I hated it. It was exhausting.

I had nursed my first son till age 2 so I was determined to do the same with this new baby. But, it seemed that no matter what I did, my baby wasn’t gaining as he should.

Weigh-ins at the midwifery clinic and the lactation clinic were disappointing, and I was urged to supplement with formula and pumped breast milk.

As a doula I had been exposed to an enourmous amount of breastfeeding evangelism.  If you think the average Canadian parent receives a lot of pressure to breastfeed, try quadrupling that if you are a birth worker.

Doula trainings focused exclusively on one method of infant feeding.  There were segments in our training manuals and in the childbirth education curricula we were taught to use about why breastfeeding was so important. It was referred almost exclusively as the perfect food. Optimal and superior were used liberally.

Even when the wider infant feeding support community started shifting it’s language to Breast Is Normal instead of Breast Is Best, it was understood by everyone: breast actually is best because any other infant feeding is inferior, less optimal and just plain not as good.

I internalized that message. And, as a result, I chronically underfed my newborn son.

I didn’t want him to have bottles (they do not offer the correct jaw stimulation the way breastfeeding does and there is no hormonal exchange between me and my baby). Nor did I want to give him formula (it was an inferior, inert food source lacking in hundreds of unique to him immune boosting factors that would permanently impair his gut function). I was determined not to be a breastfeeding failure.

Together we visited enough IBCLCs to field a football team.  I took an expensive drug and multiple supplements that gutted our then meager income and put us in a financial hole it took a long time to crawl out of.

At our six week check up our alarmed midwife admitted us to hospital.  The doctors instructed me to feed my son as much formula as he wanted to guarantee weight gain.  But I didn’t listen.  Again I was a failure to myself and my son. So focused on preserving the breastfeeding relationship, I knowingly limited my son’s formula intake to attempt to maximise how much breast milk he drank in proportion.

By the time 3 months rolled around I had hit a wall.  As my baby fussed in my arms, skinny, hungry and unhappy with the breast and tube routine, I realised that I’d have to make a change.

I sobbed uncontrollably for a little while and begged my husband to make a bottle of formula and then take the baby from me to feed him.

After getting a little sleep, we began a new way of feeding that was exclusively formula in bottles. My son was fed on demand. Any time he seemed hungry we fed him.

He gained 3 pounds that week.  THREE POUNDS!

And again I sobbed to realise that I’d been slowly starving my tiny baby.
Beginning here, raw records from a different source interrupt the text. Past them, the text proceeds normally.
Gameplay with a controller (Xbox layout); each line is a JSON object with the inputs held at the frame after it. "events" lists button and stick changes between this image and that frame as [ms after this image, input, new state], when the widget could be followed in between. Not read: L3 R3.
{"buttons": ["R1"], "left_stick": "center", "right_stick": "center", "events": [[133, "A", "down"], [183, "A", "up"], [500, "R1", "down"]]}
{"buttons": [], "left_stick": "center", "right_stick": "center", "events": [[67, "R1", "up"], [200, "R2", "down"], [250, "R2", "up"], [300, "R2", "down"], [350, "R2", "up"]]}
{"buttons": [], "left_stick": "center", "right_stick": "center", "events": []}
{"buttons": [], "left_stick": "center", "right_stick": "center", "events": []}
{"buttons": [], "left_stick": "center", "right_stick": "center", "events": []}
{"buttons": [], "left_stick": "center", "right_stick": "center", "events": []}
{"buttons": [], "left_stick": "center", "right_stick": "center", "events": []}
I am sobbing now while I type this story and tell you about this incredibly painful part of my life.  Will I ever get over this shame and grief?

It is vitally important that new and expecting parents know that infant nutrition is not always simple. Like every best laid plan in life, we sometimes need to make different choices for ourselves and our children that best suit the circumstances we find ourselves in.

As doulas, our goal is to help you do the best you can at following your own parenting desires. If you want to breastfeed, we will support you to do that to the best of our abilities – and we know when it’s time to call in professionals with more knowledge and expertise than we possess. But if you wish to make a different choice or you want to change your mind after facing a challenge that seems too hard for you, we will be there cheering your new choice and help you with your new plan.

I learned a valuable lesson from my experience with my second son: sometimes the best intentions damage women and babies. At the end of the day Fed Is Best.

Were you a breastfeeding failure?  You’re in good company.  As doulas we will give you lots of love as you heal and grow.

Worried about becoming one?  Your Hamilton Family Doulas will support your journey and your decisions totally judgment free.

Oh, and that baby who became a full time formula feeder?  He’s now a ridiculously healthy tween with a wicked sense of humour and loves cats.